The Random Forest Regressor demonstrated a significant improvement over the linear regression models. Its ability to handle non-linear relationships allowed it to capture the complex patterns in the California housing data much more effectively, resulting in superior predictive performance.

**Key advantages of the Random Forest model observed in this analysis:**

- Handling Non-Linearity: Unlike linear regression, Random Forest inherently models non-linear relationships, leading to more accurate predictions, particularly for features like 'MedInc'.

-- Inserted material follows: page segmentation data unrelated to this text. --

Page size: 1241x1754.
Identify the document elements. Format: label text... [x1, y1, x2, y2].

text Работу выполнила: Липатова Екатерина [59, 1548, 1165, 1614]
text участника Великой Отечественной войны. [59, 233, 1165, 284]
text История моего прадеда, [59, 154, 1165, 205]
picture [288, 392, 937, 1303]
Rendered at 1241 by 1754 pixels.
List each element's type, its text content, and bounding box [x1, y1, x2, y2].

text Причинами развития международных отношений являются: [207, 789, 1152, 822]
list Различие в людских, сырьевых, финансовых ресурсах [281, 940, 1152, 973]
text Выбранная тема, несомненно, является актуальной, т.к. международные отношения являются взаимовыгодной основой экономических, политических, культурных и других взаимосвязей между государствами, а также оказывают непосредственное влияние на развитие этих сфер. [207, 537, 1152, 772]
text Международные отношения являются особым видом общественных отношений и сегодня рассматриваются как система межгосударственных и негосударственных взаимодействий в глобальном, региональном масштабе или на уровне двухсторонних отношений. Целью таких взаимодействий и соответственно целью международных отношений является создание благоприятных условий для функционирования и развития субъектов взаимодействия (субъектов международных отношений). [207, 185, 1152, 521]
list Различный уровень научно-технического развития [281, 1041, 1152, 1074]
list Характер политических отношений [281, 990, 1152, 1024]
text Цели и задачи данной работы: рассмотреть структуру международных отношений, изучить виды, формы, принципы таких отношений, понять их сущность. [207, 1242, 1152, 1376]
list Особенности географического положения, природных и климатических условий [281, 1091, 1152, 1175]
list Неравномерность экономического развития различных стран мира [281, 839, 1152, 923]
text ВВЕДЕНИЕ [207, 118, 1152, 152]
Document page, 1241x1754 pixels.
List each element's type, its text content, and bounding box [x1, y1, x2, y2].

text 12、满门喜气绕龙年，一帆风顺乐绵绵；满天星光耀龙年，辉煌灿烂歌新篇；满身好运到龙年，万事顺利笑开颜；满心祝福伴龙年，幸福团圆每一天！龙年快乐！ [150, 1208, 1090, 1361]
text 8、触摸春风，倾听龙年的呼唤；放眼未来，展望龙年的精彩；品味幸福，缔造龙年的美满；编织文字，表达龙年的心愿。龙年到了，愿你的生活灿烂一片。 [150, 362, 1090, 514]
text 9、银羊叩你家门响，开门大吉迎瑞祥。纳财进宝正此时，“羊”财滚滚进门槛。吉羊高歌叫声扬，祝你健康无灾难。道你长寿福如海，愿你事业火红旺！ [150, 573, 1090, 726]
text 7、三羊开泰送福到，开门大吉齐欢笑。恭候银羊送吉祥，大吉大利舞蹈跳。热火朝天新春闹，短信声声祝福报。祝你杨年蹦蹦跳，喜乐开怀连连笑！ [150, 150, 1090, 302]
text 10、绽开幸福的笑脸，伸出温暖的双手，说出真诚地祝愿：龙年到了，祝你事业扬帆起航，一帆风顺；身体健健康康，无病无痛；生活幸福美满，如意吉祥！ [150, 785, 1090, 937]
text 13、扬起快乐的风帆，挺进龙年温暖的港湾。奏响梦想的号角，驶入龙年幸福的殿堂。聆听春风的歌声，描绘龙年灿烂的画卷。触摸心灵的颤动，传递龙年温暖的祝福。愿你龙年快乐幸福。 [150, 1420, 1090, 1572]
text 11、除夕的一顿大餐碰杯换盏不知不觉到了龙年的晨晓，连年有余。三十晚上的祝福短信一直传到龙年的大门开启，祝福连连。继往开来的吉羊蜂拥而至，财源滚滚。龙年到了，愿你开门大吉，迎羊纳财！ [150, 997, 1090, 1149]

- Computational Efficiency: The Random Forest model trained relatively quickly, especially compared to the iterative process of feature engineering and Gradient Descent required for linear regression.

- No Normalization Required: Random Forest models are tree-based and thus invariant to feature scaling, eliminating the need for normalization and simplifying the data preparation process.

The success of the Random Forest Regressor in this project makes it an excellent candidate for deployment. To demonstrate this capability and make the model readily accessible, the next step will be to create a simple API (using FastAPI) to serve predictions based on user-provided housing features. This API deployment will be detailed in a separate project.